Batch (full) gradient descent: Compute gradient on entire dataset. Accurate but slow.

for epoch in range(epochs):
    gradient = compute_gradient(all_data)
    weights -= lr * gradient

Stochastic gradient descent (SGD): Compute gradient on single sample. Fast but noisy.

for sample in dataset:
    gradient = compute_gradient(sample)
    weights -= lr * gradient

Mini-batch gradient descent: Compute gradient on small batch. Best of both worlds.

for batch in dataloader:  # batch_size = 32, 64, 128...
    gradient = compute_gradient(batch)
    weights -= lr * gradient

This is what everyone uses in practice.

Momentum

SGD is noisy, oscillates. Momentum smooths it out.

Keep running average of gradients: $$v_t = \beta v_{t-1} + \nabla L$$ $$w = w - \alpha v_t$$

Like a ball rolling downhill - it builds up speed in consistent directions.

v = 0
for batch in dataloader:
    gradient = compute_gradient(batch)
    v = beta * v + gradient
    weights -= lr * v

Adam optimizer

Adaptive learning rate per parameter.

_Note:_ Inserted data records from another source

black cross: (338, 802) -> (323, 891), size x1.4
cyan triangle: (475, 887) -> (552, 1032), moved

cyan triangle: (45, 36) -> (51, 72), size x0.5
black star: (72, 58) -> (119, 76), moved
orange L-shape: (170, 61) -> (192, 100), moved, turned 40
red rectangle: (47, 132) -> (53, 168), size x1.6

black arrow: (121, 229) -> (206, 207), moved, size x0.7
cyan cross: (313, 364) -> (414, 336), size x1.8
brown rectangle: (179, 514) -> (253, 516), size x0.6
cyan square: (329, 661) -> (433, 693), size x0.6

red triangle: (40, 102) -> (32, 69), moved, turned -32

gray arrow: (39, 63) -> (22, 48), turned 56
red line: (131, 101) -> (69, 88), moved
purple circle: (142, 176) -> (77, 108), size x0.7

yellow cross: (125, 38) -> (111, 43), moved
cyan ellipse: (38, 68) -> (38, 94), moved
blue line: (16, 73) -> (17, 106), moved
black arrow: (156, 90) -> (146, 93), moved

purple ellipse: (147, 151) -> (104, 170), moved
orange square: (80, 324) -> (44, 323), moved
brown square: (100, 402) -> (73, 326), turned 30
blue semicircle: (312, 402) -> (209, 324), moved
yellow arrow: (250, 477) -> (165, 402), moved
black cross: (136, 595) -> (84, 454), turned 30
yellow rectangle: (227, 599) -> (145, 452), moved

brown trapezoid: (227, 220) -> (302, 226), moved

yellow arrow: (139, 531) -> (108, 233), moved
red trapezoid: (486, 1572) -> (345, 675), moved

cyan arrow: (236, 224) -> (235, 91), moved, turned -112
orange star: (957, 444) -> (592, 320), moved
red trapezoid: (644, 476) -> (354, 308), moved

Most popular optimizer.

Combines momentum with adaptive scaling:

  • Parameters with large gradients: smaller effective learning rate
  • Parameters with small gradients: larger effective learning rate
optimizer = torch.optim.Adam(model.parameters(), lr=1e-3)

for batch in dataloader:
    optimizer.zero_grad()
    loss = compute_loss(batch)
    loss.backward()
    optimizer.step()

Adam usually “just works” but sometimes SGD+momentum generalizes better.

Learning rate scheduling

Learning rate should often decrease during training.

Step decay: Reduce by factor every N epochs

scheduler = StepLR(optimizer, step_size=30, gamma=0.1)

Cosine annealing: Smooth decrease following cosine curve

scheduler = CosineAnnealingLR(optimizer, T_max=100)

Warmup: Start small, increase, then decrease

# Linear warmup for first 1000 steps
# Then decay

Local minima and saddle points

Loss surface isn’t simple bowl. Has:

  • Local minima (not globally optimal)
  • Saddle points (minimum in some directions, maximum in others)

Scary but in high dimensions, most “bad” critical points are saddle points. Noise from mini-batches helps escape them.

Practical tips

  1. Start with Adam, lr=1e-3 or 3e-4
  2. Use learning rate warmup for large models
  3. Monitor loss curves - should decrease smoothly
  4. If loss explodes, reduce learning rate
  5. Try SGD+momentum for final fine-tuning